*READING PASSAGE*.
I may not have a great deal of research to back this up, but it looks like this will be a long night.
*Loyal readers will be quick to point out that my wife is known to abhor pumps and prefers more sensible footwear irrespective of my begging her to choose otherwise. Further, what little accent she has is closer to Philadelphian than it is to British. Neither my wife nor myself have ever been to the UK. Both my wife’s attire and the location of this fantasy were editorial decisions on my part. Despite my choices, I still ended up looking like a knucklehead in my own fantasy. I wonder if there’s a scientific reason for that.
Oh Luv, Luv, Luv…British talk for US speak which when translated is:
Oh Darlin’, Darlin’ Darlin’…
You spoil me with terms of international endearment
Firstly, I don’t know who told you we call it “cheese toast” or “cheesy bread”, but we call it “Cheese on toast”. That article you linked to was an American article so they changed the story by calling it “Grilled cheese” but if you look at a British report of the same story, they call it “Cheese on Toast” – http://www.huffingtonpost.co.uk/2013/08/16/cheese-toast-formula-recipe_n_3767922.html And your American site couldn’t even find an appropriate picture to put with the article, choosing a closed grilled cheese sandwich picture, rather than one, as you pointed out, of the open type that we have. That’s just lazy reporting on their part. There, now that I’ve had my say I’m going to go and boil some meat and warm up some beer for my lunch…
Once again, I’ve been mislead by shoddy reporting. On the bright side, shoddy reporting is not in short supply, and serves to inspire me on a somewhat regular basis.

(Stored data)
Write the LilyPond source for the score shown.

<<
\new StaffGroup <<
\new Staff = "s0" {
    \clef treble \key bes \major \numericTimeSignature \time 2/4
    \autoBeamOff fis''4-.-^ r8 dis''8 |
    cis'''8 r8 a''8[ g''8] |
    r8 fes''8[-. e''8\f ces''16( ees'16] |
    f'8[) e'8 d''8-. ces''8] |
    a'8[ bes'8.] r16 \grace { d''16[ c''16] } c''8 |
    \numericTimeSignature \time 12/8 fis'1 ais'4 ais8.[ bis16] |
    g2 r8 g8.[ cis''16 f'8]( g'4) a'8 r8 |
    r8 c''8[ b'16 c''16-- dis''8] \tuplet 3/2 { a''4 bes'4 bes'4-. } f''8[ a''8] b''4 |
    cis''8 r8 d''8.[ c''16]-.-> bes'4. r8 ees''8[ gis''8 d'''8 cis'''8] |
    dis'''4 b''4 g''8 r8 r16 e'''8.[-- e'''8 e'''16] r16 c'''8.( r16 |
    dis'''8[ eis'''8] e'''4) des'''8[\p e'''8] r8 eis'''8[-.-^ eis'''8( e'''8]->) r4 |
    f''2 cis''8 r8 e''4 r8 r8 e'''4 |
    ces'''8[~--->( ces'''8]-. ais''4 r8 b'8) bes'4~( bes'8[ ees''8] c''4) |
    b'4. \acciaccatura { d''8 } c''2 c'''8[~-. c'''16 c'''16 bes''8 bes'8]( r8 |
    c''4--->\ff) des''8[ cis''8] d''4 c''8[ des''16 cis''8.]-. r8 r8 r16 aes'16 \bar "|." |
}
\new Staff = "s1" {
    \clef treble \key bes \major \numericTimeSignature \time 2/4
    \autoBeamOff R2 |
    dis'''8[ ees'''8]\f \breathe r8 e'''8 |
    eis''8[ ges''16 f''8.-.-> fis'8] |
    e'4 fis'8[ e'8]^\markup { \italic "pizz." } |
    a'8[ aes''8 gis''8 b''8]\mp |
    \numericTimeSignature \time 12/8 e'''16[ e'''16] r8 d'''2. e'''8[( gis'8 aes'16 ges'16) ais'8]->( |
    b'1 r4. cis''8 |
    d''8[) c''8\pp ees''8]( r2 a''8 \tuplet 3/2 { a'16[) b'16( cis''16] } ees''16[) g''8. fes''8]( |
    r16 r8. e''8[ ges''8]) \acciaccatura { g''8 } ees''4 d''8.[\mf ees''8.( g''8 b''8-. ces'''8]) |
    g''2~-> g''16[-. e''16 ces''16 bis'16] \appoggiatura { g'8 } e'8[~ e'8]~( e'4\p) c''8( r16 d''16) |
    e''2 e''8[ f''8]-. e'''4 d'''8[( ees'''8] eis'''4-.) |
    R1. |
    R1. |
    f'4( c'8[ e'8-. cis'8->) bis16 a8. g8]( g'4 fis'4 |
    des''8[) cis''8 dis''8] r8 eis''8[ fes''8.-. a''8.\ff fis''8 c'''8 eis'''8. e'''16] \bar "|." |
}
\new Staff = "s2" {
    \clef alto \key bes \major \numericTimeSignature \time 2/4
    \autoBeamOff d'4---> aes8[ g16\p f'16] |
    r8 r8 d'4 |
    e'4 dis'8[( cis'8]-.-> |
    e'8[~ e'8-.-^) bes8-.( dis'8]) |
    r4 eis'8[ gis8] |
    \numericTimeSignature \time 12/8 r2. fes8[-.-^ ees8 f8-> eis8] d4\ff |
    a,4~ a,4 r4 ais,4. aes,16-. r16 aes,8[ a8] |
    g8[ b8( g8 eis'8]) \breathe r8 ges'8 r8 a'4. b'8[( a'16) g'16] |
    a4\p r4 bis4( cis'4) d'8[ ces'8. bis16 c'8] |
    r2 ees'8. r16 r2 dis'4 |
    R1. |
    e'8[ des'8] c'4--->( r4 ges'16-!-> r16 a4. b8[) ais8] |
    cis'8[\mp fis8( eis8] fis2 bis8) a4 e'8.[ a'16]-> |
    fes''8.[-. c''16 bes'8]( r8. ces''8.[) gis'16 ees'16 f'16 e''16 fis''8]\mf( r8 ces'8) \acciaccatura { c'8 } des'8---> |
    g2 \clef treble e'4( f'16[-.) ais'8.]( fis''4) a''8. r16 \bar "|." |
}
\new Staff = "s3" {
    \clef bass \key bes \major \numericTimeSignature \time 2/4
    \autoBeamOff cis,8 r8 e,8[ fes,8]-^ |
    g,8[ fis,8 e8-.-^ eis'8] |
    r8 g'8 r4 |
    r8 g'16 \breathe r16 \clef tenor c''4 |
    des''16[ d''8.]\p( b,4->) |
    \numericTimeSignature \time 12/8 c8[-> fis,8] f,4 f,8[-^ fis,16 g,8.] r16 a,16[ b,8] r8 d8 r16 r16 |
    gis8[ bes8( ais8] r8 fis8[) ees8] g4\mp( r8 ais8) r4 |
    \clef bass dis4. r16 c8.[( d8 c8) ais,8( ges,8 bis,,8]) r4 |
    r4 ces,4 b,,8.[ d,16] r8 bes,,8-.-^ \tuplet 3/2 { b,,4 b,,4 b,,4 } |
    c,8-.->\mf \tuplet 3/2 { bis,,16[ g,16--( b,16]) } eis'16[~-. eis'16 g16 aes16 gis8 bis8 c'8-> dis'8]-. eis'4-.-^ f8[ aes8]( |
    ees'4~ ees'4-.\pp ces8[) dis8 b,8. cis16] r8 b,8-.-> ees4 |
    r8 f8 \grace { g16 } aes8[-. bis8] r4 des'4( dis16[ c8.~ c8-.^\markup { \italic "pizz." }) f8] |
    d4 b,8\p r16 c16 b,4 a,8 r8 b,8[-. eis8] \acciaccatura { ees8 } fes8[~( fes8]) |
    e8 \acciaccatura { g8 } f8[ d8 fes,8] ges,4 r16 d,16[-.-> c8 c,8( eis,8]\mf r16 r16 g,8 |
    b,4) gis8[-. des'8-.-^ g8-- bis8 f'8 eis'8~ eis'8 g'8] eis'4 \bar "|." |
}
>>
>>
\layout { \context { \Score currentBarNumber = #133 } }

*TASK INSTRUCTIONS*.
A: In the blog excerpt about cheese on toast, what does the commenter say the British call the dish?
B: Pick up the blog excerpt about cheese on toast after its final sentence and keep it going.

*ANSWERS PER TASK*.
A: "Cheese on toast."

B:
Well said! I put a dash of Worcester Sauce on my Cheese on Toast – Damn Yanks – the beer is served slightly below room temperature – it is a living thing not the formaldahyded slop Budweiser pump out to them over “there” – and another thing…….!
Mmm Worcester Sauce, yes! And I know, there’s a time for chilled bottled beer, and there’s a time for decent ale served at a temperature that actually allows the flavour to come through!
Cheers!
Please refer to my semi-apologetic comments to Ginger Fight Back regarding beer temps. I was just kidding. You know I love you wacky Brits!
Of course we know that! We wouldn’t even be gracing you with our presence otherwise!
I know that good quality beers and ales can and should be served at a “cool” temperature and not the 33 degrees required for mass produced American beers, but I needed to poke fun at the Brits for this study, and I considered myself too classy to take pot shots at other aspects of the culture. Worcestershire Sauce? On a grilled cheese? Really?
Try it – it brings out the taste of the rennin perfectly! And you are right – why on earth study this – do you know they once studied if buttered bread really did fall buttered side up!
All I can say is… VELVEETA. Oh, yeah.
Velveeta doesn’t qualify as cheese, and it comes semi-melted right out of the foil.
And that low melting point makes it an awesome product for the best grilled cheese sandwich ever. I could bathe in it.
Bathing in Velveeta? This comment stream has taken a strange turn – we may not ever recover our lost innocence.
😉
If you’re not sealing your grilled cheese, you’re not making grilled cheese.
Which reminds me, I briefly dated a girl in college named Patty Melt.
Croque Monsieur! CROQUE MONSIEUR!
Thanks to Google for clueing me in on what the hell that is.
Hello sweet Dave. BlogFestivus. You still in??
I missed the boat. I’ll try for next year. Bad times in blogland for Mr. 1 Point.
*frown* Sorry to hear that. Anything I can do?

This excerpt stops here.